┌─ SUPPLIED INFORMATION

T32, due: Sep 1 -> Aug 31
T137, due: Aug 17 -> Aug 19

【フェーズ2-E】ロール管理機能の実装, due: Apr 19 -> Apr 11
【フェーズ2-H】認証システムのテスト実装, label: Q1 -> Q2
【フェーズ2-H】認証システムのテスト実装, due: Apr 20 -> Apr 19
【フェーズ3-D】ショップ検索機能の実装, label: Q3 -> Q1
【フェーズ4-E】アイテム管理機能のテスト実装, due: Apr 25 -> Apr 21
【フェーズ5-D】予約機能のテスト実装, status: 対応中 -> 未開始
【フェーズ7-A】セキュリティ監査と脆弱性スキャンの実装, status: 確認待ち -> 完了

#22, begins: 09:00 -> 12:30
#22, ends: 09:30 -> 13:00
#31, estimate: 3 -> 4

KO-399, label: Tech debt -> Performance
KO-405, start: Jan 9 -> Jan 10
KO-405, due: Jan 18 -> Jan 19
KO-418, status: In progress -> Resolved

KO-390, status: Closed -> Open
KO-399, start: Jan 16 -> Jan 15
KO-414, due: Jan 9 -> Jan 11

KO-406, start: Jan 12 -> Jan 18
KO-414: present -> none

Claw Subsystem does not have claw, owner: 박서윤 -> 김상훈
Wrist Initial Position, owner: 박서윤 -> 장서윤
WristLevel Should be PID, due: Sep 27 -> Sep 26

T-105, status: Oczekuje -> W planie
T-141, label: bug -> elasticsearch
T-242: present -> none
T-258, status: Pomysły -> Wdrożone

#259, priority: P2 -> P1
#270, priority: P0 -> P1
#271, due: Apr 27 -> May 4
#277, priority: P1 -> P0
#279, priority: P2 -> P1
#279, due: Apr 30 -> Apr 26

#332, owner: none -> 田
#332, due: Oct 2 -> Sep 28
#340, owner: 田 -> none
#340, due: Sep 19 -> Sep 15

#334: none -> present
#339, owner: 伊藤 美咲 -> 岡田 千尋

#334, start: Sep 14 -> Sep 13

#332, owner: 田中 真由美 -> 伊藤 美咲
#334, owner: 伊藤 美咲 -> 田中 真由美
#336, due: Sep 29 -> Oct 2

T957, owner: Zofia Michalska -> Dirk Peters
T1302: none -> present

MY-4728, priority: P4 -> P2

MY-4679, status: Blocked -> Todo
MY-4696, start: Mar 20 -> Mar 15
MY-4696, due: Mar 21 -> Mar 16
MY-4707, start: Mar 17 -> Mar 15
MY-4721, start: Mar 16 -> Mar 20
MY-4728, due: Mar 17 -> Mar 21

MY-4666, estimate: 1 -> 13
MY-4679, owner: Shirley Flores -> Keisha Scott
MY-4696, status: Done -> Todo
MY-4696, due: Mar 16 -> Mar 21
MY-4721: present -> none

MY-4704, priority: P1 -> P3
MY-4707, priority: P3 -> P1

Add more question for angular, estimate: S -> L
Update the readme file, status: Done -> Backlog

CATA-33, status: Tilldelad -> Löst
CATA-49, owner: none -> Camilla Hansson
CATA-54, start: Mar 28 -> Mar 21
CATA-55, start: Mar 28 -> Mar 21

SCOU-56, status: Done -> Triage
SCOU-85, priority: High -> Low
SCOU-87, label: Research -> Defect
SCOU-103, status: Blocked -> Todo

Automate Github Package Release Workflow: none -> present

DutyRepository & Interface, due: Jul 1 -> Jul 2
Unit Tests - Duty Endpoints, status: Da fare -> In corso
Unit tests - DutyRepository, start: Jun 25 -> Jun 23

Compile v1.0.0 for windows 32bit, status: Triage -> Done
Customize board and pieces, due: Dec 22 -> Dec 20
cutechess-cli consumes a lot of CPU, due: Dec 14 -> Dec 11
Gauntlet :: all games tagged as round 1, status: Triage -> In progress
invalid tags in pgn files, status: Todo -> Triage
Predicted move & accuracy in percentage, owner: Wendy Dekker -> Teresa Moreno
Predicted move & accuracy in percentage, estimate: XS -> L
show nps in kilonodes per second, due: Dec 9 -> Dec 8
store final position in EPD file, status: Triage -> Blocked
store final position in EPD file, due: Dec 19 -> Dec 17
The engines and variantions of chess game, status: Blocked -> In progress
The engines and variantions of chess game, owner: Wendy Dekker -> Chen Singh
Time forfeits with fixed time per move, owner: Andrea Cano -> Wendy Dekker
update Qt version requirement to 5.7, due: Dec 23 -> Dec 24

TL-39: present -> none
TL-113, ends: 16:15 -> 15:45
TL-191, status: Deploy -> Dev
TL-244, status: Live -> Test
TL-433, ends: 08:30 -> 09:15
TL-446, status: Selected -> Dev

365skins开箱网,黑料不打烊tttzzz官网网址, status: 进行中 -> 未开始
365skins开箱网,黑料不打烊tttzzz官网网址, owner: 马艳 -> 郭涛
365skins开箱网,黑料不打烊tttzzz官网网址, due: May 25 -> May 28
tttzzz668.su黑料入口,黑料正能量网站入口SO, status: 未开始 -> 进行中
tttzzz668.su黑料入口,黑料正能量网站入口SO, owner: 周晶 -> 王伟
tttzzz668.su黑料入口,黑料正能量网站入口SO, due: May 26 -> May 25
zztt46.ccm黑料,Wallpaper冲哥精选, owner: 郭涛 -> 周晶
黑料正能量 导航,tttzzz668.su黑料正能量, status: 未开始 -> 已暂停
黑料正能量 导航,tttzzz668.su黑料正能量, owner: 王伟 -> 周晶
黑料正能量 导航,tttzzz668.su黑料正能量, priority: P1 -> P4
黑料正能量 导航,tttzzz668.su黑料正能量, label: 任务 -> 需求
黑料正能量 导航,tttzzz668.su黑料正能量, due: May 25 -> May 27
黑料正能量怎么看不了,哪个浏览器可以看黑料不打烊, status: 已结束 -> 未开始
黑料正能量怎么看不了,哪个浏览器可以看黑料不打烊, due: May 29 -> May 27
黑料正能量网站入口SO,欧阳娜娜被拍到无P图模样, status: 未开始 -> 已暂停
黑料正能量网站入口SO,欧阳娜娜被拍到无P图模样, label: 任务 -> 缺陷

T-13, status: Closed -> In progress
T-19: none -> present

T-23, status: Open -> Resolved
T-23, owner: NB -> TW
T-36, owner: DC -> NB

└─

(EXERCISE) Look through the data above for the word "final". Report each line where it occurs.

(TASK RESPONSE)
store final position in EPD file, status: Triage -> Blocked
store final position in EPD file, due: Dec 19 -> Dec 17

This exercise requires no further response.